Electric power, often known as power or electricity, involves the production and delivery of electrical energy in sufficient quantities to operate domestic appliances, office equipment, industrial machinery and provide sufficient energy for both domestic and commercial lighting, heating, cooking and industrial processes.
Nikola Tesla, who had worked for Edison for a short time and appreciated the electrical theory in a way that Edison did not, devised an alternative system using alternating current. Tesla realised that while doubling the voltage would halve the current and reduce losses by three-quarters, only an alternating current system allowed the transformation between voltage levels in different parts of the system.
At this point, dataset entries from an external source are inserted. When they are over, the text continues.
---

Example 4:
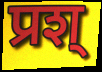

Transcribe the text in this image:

प्रश्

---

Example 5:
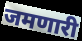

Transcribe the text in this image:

जमणारी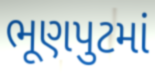
ભૂણપુટમાંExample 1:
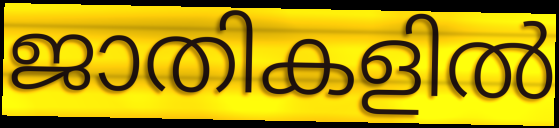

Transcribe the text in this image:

ജാതികളിൽ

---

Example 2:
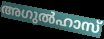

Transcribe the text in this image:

അഗുൽഹാസ്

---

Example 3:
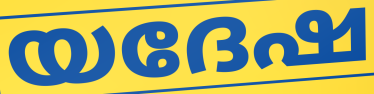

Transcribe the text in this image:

യദേഷ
He went on to develop the overall theory of his system, devising theoretical and practical alternatives for all of the direct current appliances then in use, and patented his novel ideas in 1887, in thirty separate patents.
In 1888, Tesla's work came to the attention of George Westinghouse, who owned a patent for a transformer and had been operating an alternating current lighting plant in Great Barrington, Massachusetts[?] since 1886. While Westinghouse's system could use Edison's lights and had heaters, it did not have a motor. With Tesla and his patents, Westinghouse built a power system for a gold mine in Teluride in 1891, with a water driven 100 horsepower generator powering a 100 horsepower motor over a 2.5 mile (4 km) power line. Then, in a deal with General Electric, which Edison had been forced to sell, Westinghouse's company went on to construct a power station at the Niagara Falls, with three 5,000 horsepower Tesla generators supplying electricity to an aluminium smelter at Niagara and the town of Buffalo 22 mile (35 km) away. The Niagara power station commenced operation on April 20, 1895. Its opening set the scene for the electric power industry for over a hundred years.
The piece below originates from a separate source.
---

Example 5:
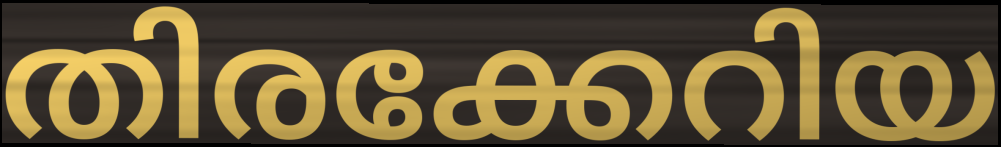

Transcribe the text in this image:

തിരക്കേറിയ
In many countries, electric power companies own the whole infrastructure from generating stations to transmission and distribution infrastructure. For this reason, electric power is viewed as a natural monopoly. The industry is generally heavily regulated, often with price controls and is frequently government-owned and operated. In some countries, wholesale electricity markets operate, with generators and retailers trading electricity in a similar manner to shares and currency.